- Problem -
According to the passage on the Charleston Symphony's inclusion fellows, which instruments does Jailan Williams play?

In response to being named the CSO’s first External Relations Fellow, Jailan Williams said, “The Charleston Symphony Orchestra Inclusion Fellowship Program is a program I am honored to be a part of. It is imperative we as advocates, fans, and performers of classical music address and break down the racial barriers that have been a detriment to the recognition and advancement of classical music.”

2021 CSIF Profiles

Camryn Snell: Internal Relations Fellow
Camryn Snell is immensely proud to originate the role of Internal Inclusion Fellow at the CSO. Born in Columbia, South Carolina, Camryn was introduced to the arts at the age of 2 through ballet. Quickly, she became enamored of various arts forms, and they have played a key role in developing who Camryn is today.

Advocacy, a core value of hers, also plays a key role in developing who she is today and has been the impetus of Camryn’s life and career thus far. Furthermore, it was the driving force behind Camryn’s choice to join the Charleston Symphony’s team. Prior to joining the CSO, Camryn attended the College of Charleston in pursuit of a Bachelor of Arts in Political Science. There, she became impassioned by international relations, immigration studies, and public policy. Soon after graduation, Camryn re-joined the College of Charleston community by joining the Master of Public Administration program, pursuing a Master of Public Administration and a Graduate Certificate in Arts and Cultural Management. Camryn spent the last year in the Community Assistance Program under the tutelage of Marla Robertson where she engaged in projects aimed at advancing racial equity and increasing Black representation and visibility in Charleston.

Jailan Williams: External Relations Fellow
Jailan Williams is an artist, producer, multi-instrumentalist, and podcaster from Florence, South Carolina. He currently serves as the Charleston Symphony Orchestra’s new Inclusion Fellow working in External Relations. He says part of his mission with CSO is to “assist in creating a more inclusive/diverse environment in the world of classical music.” As an Inclusion Fellow, Jailan looks to gain the education, skills, experience, and professional development needed for him to succeed and further his career in music.

In May 2021, Jailan graduated from the College of Charleston, where he received his Bachelor of Arts Degree in Arts Management, with a concentration in the music industry and a Minor in Music. His future career plans include being a producer/musician full-time, he plays electric bass, trombone, and piano. Other plans include owning a recording studio and record label. Additionally, he is the co-founder and co-host of his podcast, JusMusic. Jailan has experience with music production as he co-produced his first single, “Losing Grip” available on all streaming platforms and has done production for several independent artists.

About the Charleston Symphony
The CSO is celebrating its 85th season of serving the community through engaging musical performances and enriching education initiatives. The Charleston Symphony is committed to advancing diversity, equity, and inclusion in the arts, and strives to provide culturally meaningful and relevant programming for audiences of all backgrounds. As the largest full-time performing arts organization in the state, the CSO serves close to 50,000 adults and children annually. The CSO now invests more than $530,000 annually in its education initiatives to reach students throughout the tri-county region.

Employing 24 full-time “core” musicians and more than 100 guest musicians throughout the season, the organization has a $3.5 million budget and relies on philanthropic support to cover 55% of annual operating expenses. Every year the orchestra hosts more than 150 concerts and activities throughout South Carolina, including education and family experiences, community engagement events, free performances, chamber music, main series concerts, and more. To continue learning about the CSO, visit charlestonsymphony.org.

(Extracted page text data)
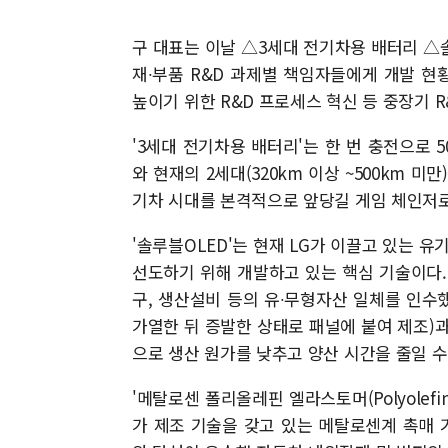
구 대표는 이날 △3세대 전기차용 배터리 △솔
재∙부품 R&D 과제별 책임자들에게 개발 현
높이기 위한 R&D 프로세스 혁신 등 중장기 R
'3세대 전기차용 배터리'는 한 번 충전으로 5
와 현재의 2세대(320km 이상 ~500km 
기차 시대를 본격적으로 앞당길 게임 체인저로
'솔루블OLED'는 현재 LG가 이끌고 있는 유
선도하기 위해 개발하고 있는 핵심 기술이다.
구, 생산설비 등의 유∙무형자산 일체를 인수
가열한 뒤 증발한 상태로 패널에 붙여 제조)
으로 생산 원가를 낮추고 양산 시간을 줄일 수
'메탈로센 폴리올레핀 엘라스토머(Polyolefin 
가 제조 기술을 갖고 있는 메탈로센계 촉매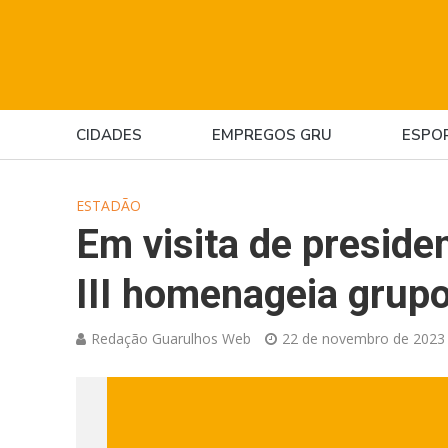
CIDADES
EMPREGOS GRU
ESPO
ESTADÃO
Em visita de preside
III homenageia grup
Redação Guarulhos Web
22 de novembro de 2023 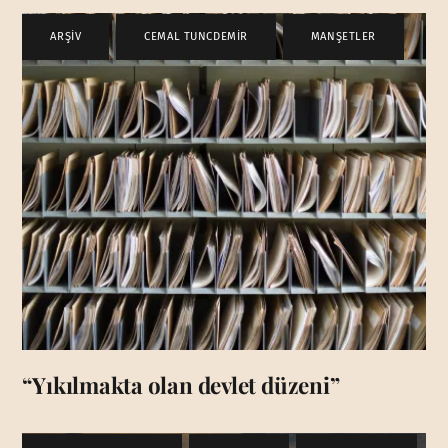
ARŞİV
,
CEMAL TUNCDEMİR
,
MANŞETLER
“Yıkılmakta olan devlet düzeni”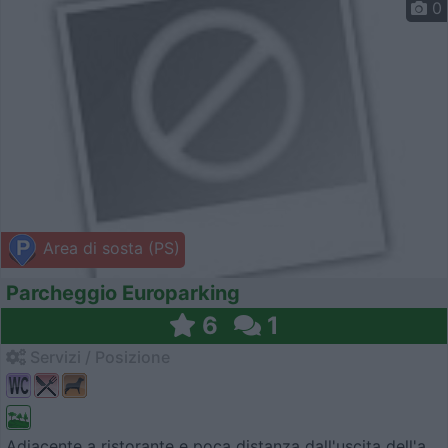
0
Area di sosta (PS)
Parcheggio Europarking
6
1
Servizi / Posizione
Adiacente a ristorante e poca distanza dall'uscita dell'a...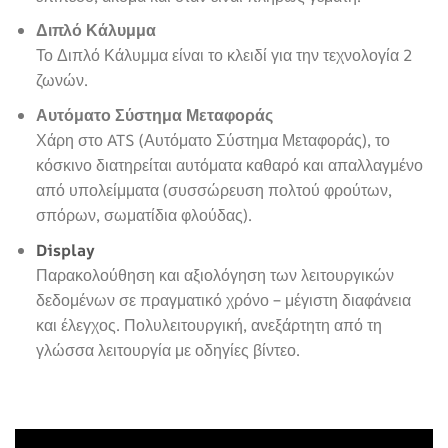
Διπλό Κάλυμμα
Το Διπλό Κάλυμμα είναι το κλειδί για την τεχνολογία 2
ζωνών.
Αυτόματο Σύστημα Μεταφοράς
Χάρη στο ATS (Αυτόματο Σύστημα Μεταφοράς), το
κόσκινο διατηρείται αυτόματα καθαρό και απαλλαγμένο
από υπολείμματα (συσσώρευση πολτού φρούτων,
σπόρων, σωματίδια φλούδας).
Display
Παρακολούθηση και αξιολόγηση των λειτουργικών
δεδομένων σε πραγματικό χρόνο – μέγιστη διαφάνεια
και έλεγχος. Πολυλειτουργική, ανεξάρτητη από τη
γλώσσα λειτουργία με οδηγίες βίντεο.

- Output below -
Electric bass, trombone, and piano.